New Relic takes a measured approach to platform overhaul

New Relic, the SaaS applications performance management platform, announced a major update to that platform today. Instead of ripping off the Band-Aid all at once, the company has decided to take a more measured approach to change, giving customers a chance to ease into it.

The new platform, called New Relic One, has been designed to replace the original platform, which was developed over the previous decade. The company says that by moving slowly to the new platform, customers will be able to take advantage of new features that it couldn’t have built on the old platform without having to learn a new a way of working.

Jim Gochee, chief product officer at New Relic, says that all of the existing tooling and functionality will eventually be ported over or reimagined on top of New Relic One. “What it is under the covers for us is a new technology stack and a new platform for our offering. We are still running our existing technology stack with our existing products. So we’re [essentially] running two platforms in two stacks in parallel, but all of the new stuff is going to be built on New Relic One over time,” he explained.

By redesigning the existing platform from scratch, New Relic created a new, modern, more extensible model that will allow it to plug in new functionality more easily over time, and eventually even allow customers to do the same thing. For now, it’s about changing what’s happening under the hood and providing a new user experience in a redesigned user interface.

“New Relic One is very pluggable and extensible, which makes it easier for our own teams to build on, and to extend and expand, and also down the road we will eventually get to the point where partners and customers will be able to extend our UI themselves, which is something that we’re very excited about,” he said.

Among the new features is support for AWS Lambda, the company’s serverless offering. It also enables users to search across multiple accounts. It’s not unusual for customers to be monitoring multiple accounts and sub-accounts. With New Relic One, customers can now search across these accounts and find if issues have cascaded more easily.
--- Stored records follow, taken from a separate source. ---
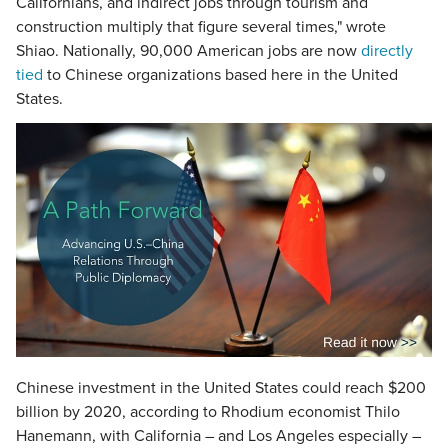
Californians, and indirect jobs through tourism and
construction multiply that figure several times," wrote
Shiao. Nationally, 90,000 American jobs are now
directly
tied
to Chinese organizations based here in the United
States.
Chinese investment in the United States could reach $200
billion by 2020, according to Rhodium economist Thilo
Hanemann, with California – and Los Angeles especially –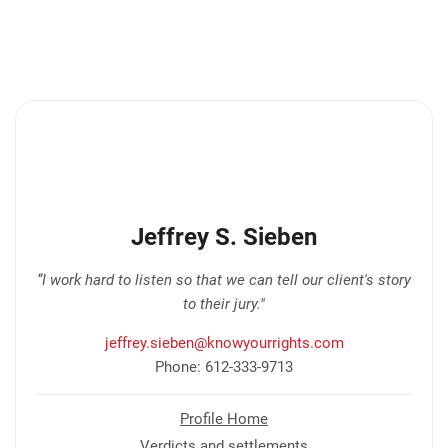
Jeffrey S. Sieben
“I work hard to listen so that we can tell our client's story
to their jury."
jeffrey.sieben@knowyourrights.com
Phone: 612-333-9713
Profile Home
Verdicts and settlements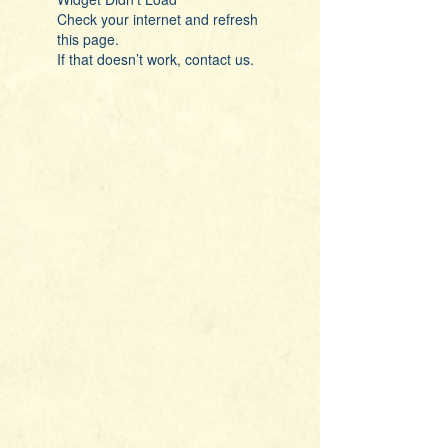
Check your internet and refresh
this page.
If that doesn’t work, contact us.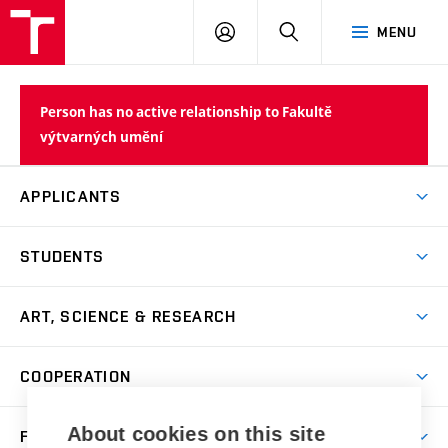
LOG
SEARCH
MENU
IN
Person has no active relationship to Fakultě
výtvarných umění
APPLICANTS
Come to FFA
STUDENTS
Short-term Studies
International Office
Master’s Studies in English
ART, SCIENCE & RESEARCH
Study Information
Doctoral Studies in English
Research Centre
Academic Year
COOPERATION
Postdoctoral Programme
Publishing
Courses
Degree Studies in Czech
International Cooperation
Gallery
About cookies on this site
FACULTY
Scholarships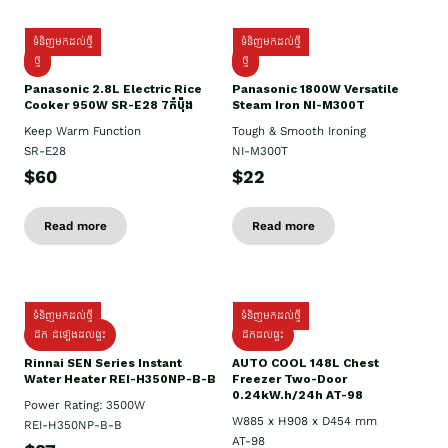
ទំនិញមកដល់ថ្មី
ទំនិញមកដល់ថ្មី
ថ្មី
ថ្មី
Panasonic 2.8L Electric Rice
Panasonic 1800W Versatile
Cooker 950W SR-E28 7កំប៉ុង
Steam Iron NI-M300T
Keep Warm Function
Tough & Smooth Ironing
SR-E28
NI-M300T
$60
$22
Read more
Read more
ទំនិញមកដល់ថ្មី
ទំនិញមកដល់ថ្មី
ដឹក ដំឡើងដល់ផ្ទះ
ដឹកដល់ផ្ទះ
Rinnai SEN Series Instant
AUTO COOL 148L Chest
Water Heater REI-H350NP-B-B
Freezer Two-Door
0.24kW.h/24h AT-98
Power Rating: 3500W
W885 x H908 x D454 mm
REI-H350NP-B-B
AT-98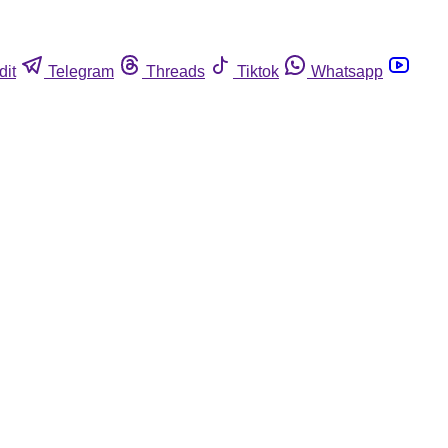
dit
Telegram
Threads
Tiktok
Whatsapp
In a blog post introducing the new platform, CEO Lew Cirne acknowledged the growing complexity of the monitoring landscape, something the new platform has been specifically designed to address.

“Unlike today’s fragmented tools that can deliver a bag of charts and metrics with a bunch of seemingly unrelated numbers, New Relic One is designed to cut through complexity, provide context, and let you see across artificial organizational boundaries so you can quickly find and fix problems,” Cirne wrote.

Nancy Gohring, a senior analyst at 451 Research, says this flexibility is a key strength of the new approach. “One of the most important updates here is the reworked data model which allows New Relic to offer customers more flexibility in how they can search the operations data they’re collecting and build dashboards. This kind of flexibility is more important in modern app environments that are more complex and dynamic than they used to be. Everyone’s environment is different and digging for the cause of a problem is more complicated than it used to be,” Gohring told TechCrunch. The new ability to search across accounts should help with that.

She concedes that having parallel platforms is not ideal, but sees why the company chose to go this route. “Having two UIs is never great. But the approach New Relic is taking lets them get something totally new out all at once, rather than spending time gradually introducing it. It will let customers try out the new stuff at their own pace,” she said.

New Relic One goes live tomorrow, and will be available at no additional cost to New Relic subscribers.